‘A Powerful Impediment to the NewVistas Development’: Conservation Plan in Place for Strafford Farm

Valley News Staff Writer
Friday, December 22, 2017

Strafford — Conservationists, landowners and farmers are teaming up to preserve a 382-acre property off Robinson Road in a move that they say could hamper a controversial development planned by a Utah magnate.

In an agreement brokered by the Upper Valley Land Trust and the Alliance for Vermont Communities, the family that owns the Manning Farm will transfer the property to the owners of nearby Strafford Organic Creamery, who will continue to use the land for cattle grazing under a conservation easement held by the land trust.

“It’s just a really spectacular piece of property and a very, very scenic and iconic landscape,” Jeanie McIntyre, executive director of Upper Valley Land Trust, said on Friday. “It’s a beautiful valley with a lot of open fields along a beautiful rural road in Strafford.”

The land also happens to adjoin properties owned by David Hall, a wealthy Utah engineer who has bought at least 1,500 acres around Strafford, Royalton, Sharon and Tunbridge in hopes of someday building a self-sustaining community of thousands in the Vermont hills.

McIntyre said her group had eyed the land long before Hall’s arrival, dating to when Roscoe and Ruth Manning, who bought the plot around 1960, still were alive.

But the next generation of the Manning family, along with members of the Alliance for Vermont Communities — a group founded to oppose NewVistas — did express an interest in hampering his plans.

“A lot of our land abuts the land that David Hall has purchased,” Carol Boles, the family member most closely involved in the deal, said over the phone. “We were trying to avoid any more land being available for him.”

“This is a twofer,” John Echeverria, an Alliance board member, said in a separate interview. “It’s a wonderful farmland and open-space conservation project, and it’s also a powerful impediment to the NewVistas development.”
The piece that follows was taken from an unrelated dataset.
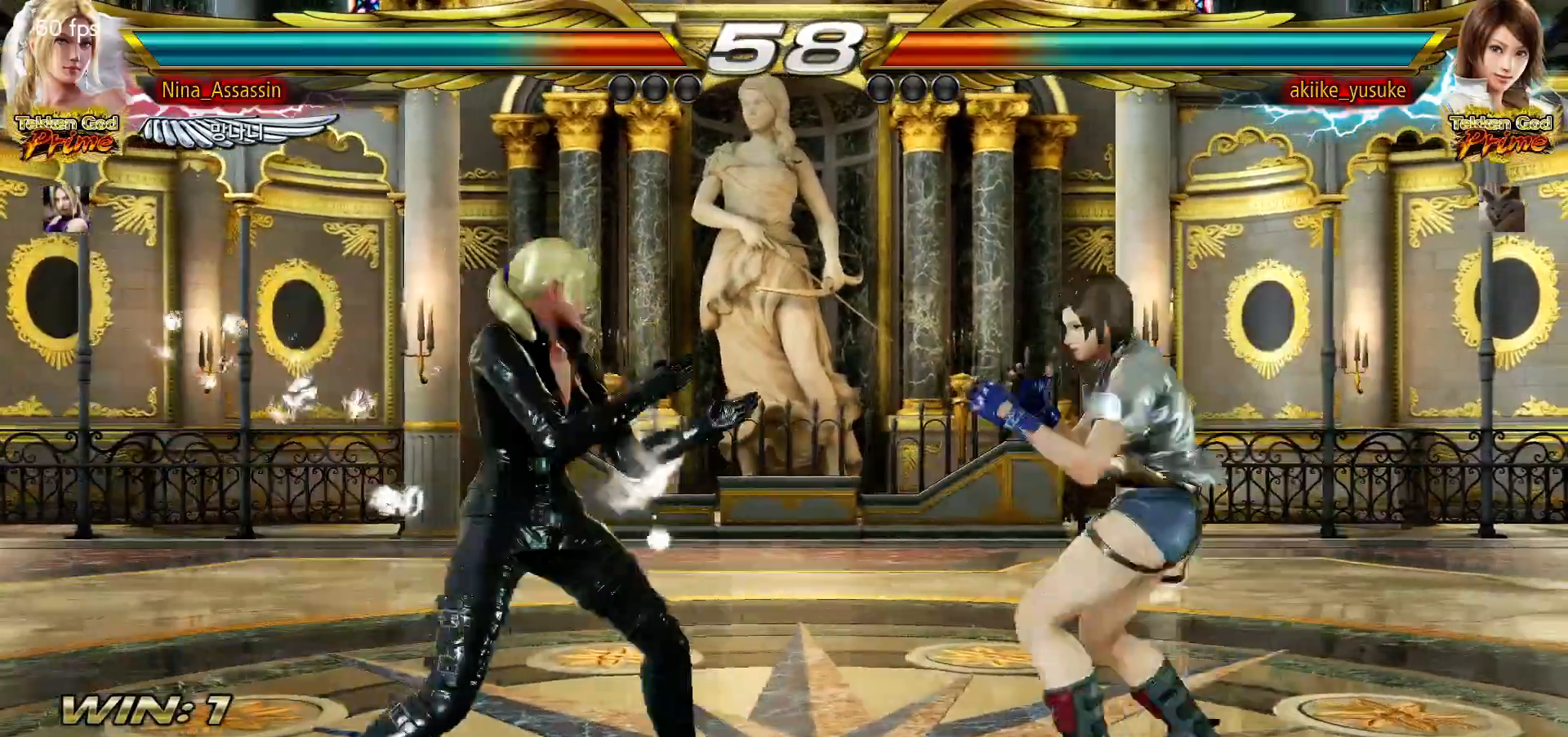
{"dt_ms": 500, "buttons": [], "left_stick": "center"}
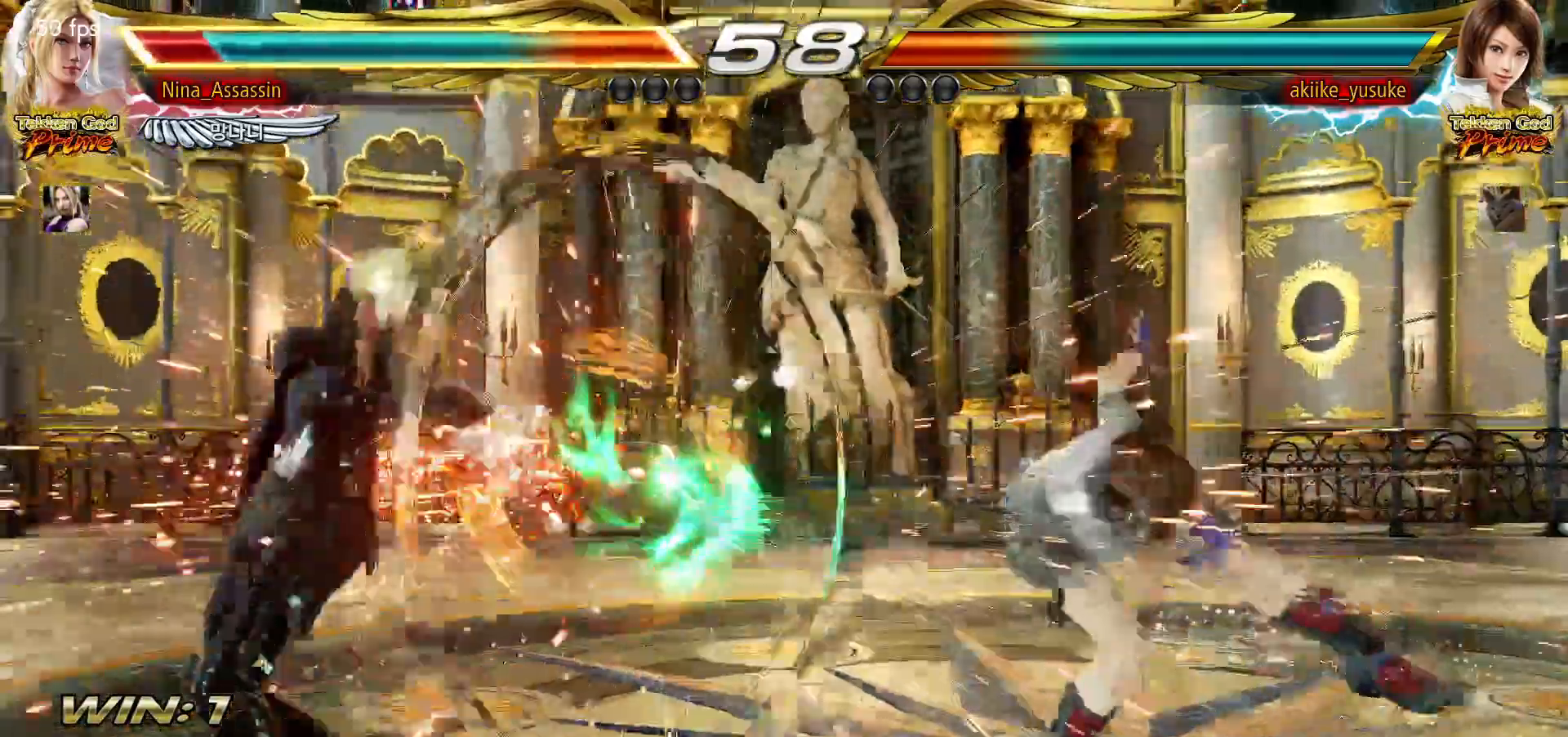
{"dt_ms": 500, "buttons": [], "left_stick": "center", "events": [[367, "SQUARE", "down"], [417, "SQUARE", "up"], [450, "SQUARE", "down"], [483, "SQUARE", "up"]]}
Hall did not appear fazed.

“That would be great!” he said in an email on Friday. “Conserving land from further subdivision is totally in line with my objectives.”

Hall said that part of his goal in creating a high-density settlement is to reduce “rural sprawl,” or the diffusion of housing across wide areas, which he believes leads to higher transportation costs and a drain on public services.

“Small parcels means another road, another home, and even more sprawl,” he said over the phone later that day.

The conservation arrangement may not be out of line with the NewVistas model, either. Sample development plans available on Hall’s website show that settlements likely would include a small core residential area surrounded by largely undeveloped land.

“Hopefully they can find more that are willing to do this,” Hall said in his email.

In the phone call, Hall said that he had purchased even more land in the last few weeks: a roughly 500-acre parcel abutting his 450-acre property atop the hill that Clifford Farm Road climbs in Sharon.

That would put his total acreage at 2,000, about 40 percent of the 5,000 acres that he says a NewVistas development would require.

The Upper Valley Land Trust is leading a fundraising push to gather the final $15,000 needed to finance the $300,000 easement on the Manning property. The easement would prevent residential or commercial development on the property beyond its current limited agricultural use.

The Alliance for Vermont Communities has offered a $10,000 matching gift toward the goal, and if the drive is successful, the transfer will occur within a few weeks, McIntyre said in a December letter to supporters of the land trust.

Amy Huyffer and Earl Ransom, owners of Strafford Organic Creamery, primarily located at nearby Rockbottom Farm in Strafford, will become the owners of the 382-acre parcel, which Boles said was assessed at $587,000.

Speaking over the phone Friday, Ransom said he expected to pay about half the list price to acquire the land, with UVLT buying the property’s development rights, a significant portion of its value.

Ransom said he had admired the land and the well-kept farm that occupied it since Roscoe Manning was there. He said he viewed the property as a long-term investment, one that would allow him to consolidate some of his business interests but also would require years of hard work to turn a profit.

“It’s a little daunting, I’m not going to be shy about that,” he said. “It’s a lot to take on, but I think it’s worth it.”

Officials from the Upper Valley Trail Alliance also are involved — they plan to help install a 3.5-mile trail through the woods and roads surrounding the farm.

“It’ll be a nice meander in the woods,” Executive Director Russell Hirschler said of the trail, which he said would likely be too narrow for motorized use.

Boles, meanwhile, waxed wistful as she prepared to hand over the land on which she was raised, including the farmhouse where she lived as a child, and the brick schoolhouse where she and her husband resided as newlyweds. But she added that the terms of the easement, which binds Upper Valley Land Trust in perpetuity to prevent large-scale development, would preserve the things she loved about her birthright.

“It’s been around a long time, and it’s going to stay that way,” she said. “That’s the best part — is that it’s going to remain farmland.”